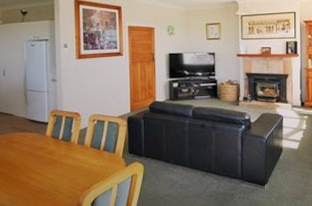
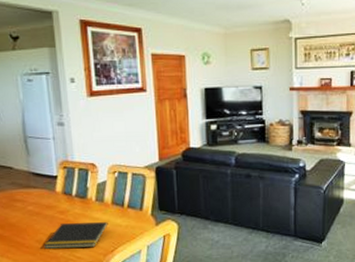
notepad: none [33,162,87,184] -> present [44,222,108,249]

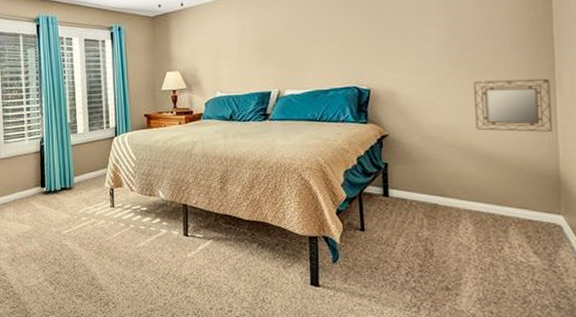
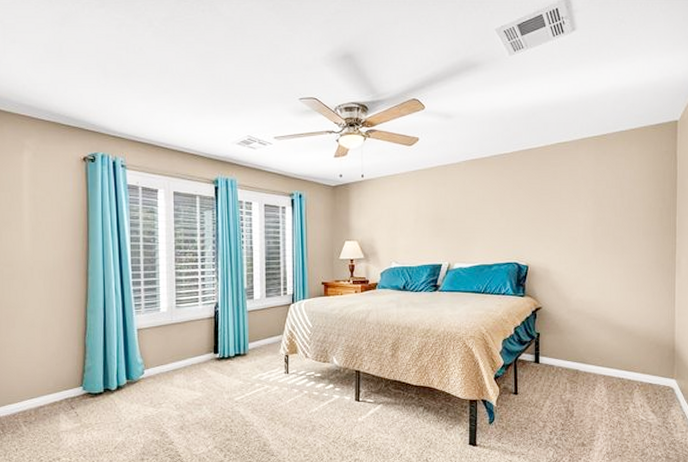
home mirror: present [474,78,553,132] -> none [613,261,672,308]

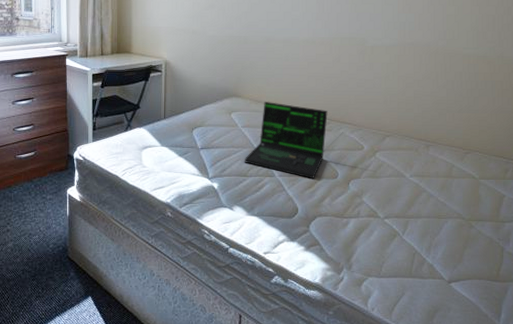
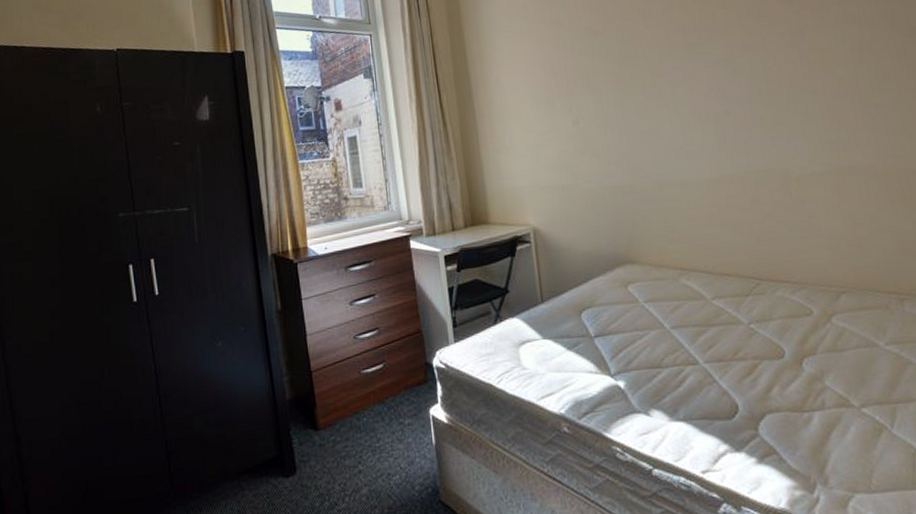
laptop: present [244,102,344,179] -> none [654,265,782,363]

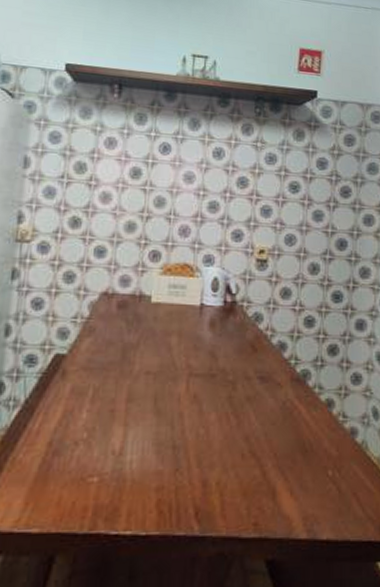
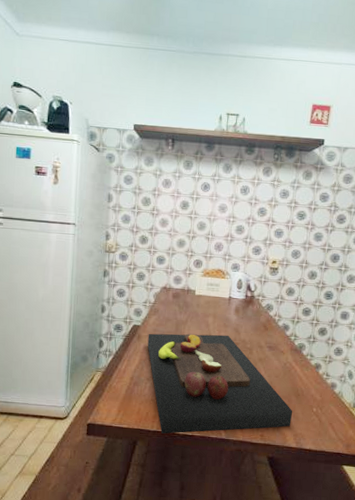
cutting board: none [76,362,300,539] -> present [147,333,293,434]

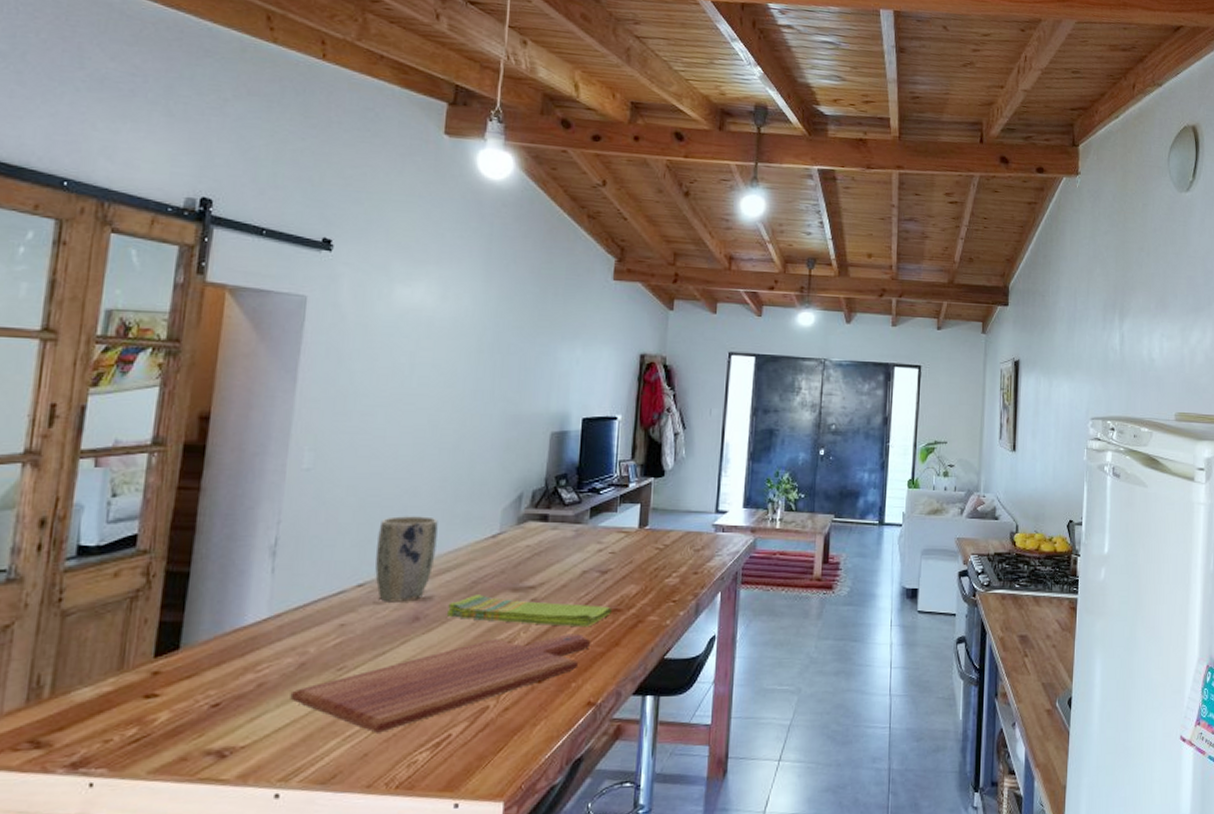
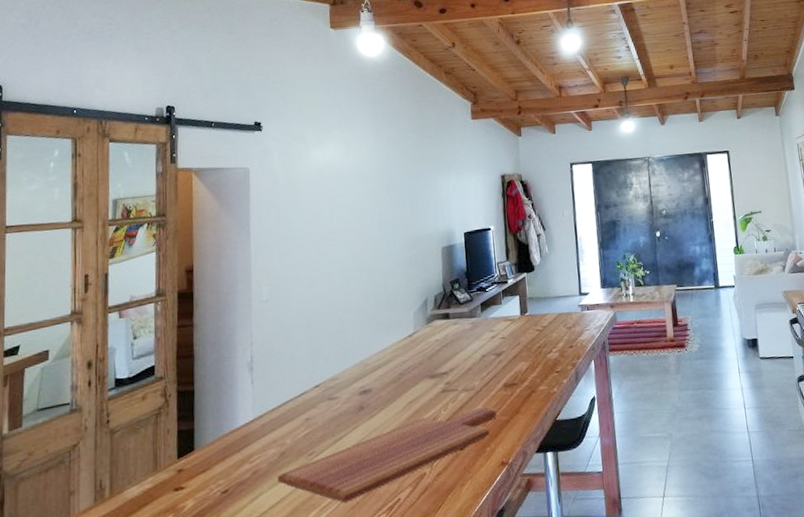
plant pot: present [375,516,438,602] -> none [324,326,369,398]
dish towel: present [446,594,612,627] -> none [383,382,509,405]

☆ ☆ ☆ ☆ ☆

**Exercise instructions**
The material is to be written out word for word, and the pictures are to be left out.

**Exercise result**
notepad: none [33,162,87,184] -> present [44,222,108,249]

home mirror: present [474,78,553,132] -> none [613,261,672,308]

laptop: present [244,102,344,179] -> none [654,265,782,363]

cutting board: none [76,362,300,539] -> present [147,333,293,434]

plant pot: present [375,516,438,602] -> none [324,326,369,398]
dish towel: present [446,594,612,627] -> none [383,382,509,405]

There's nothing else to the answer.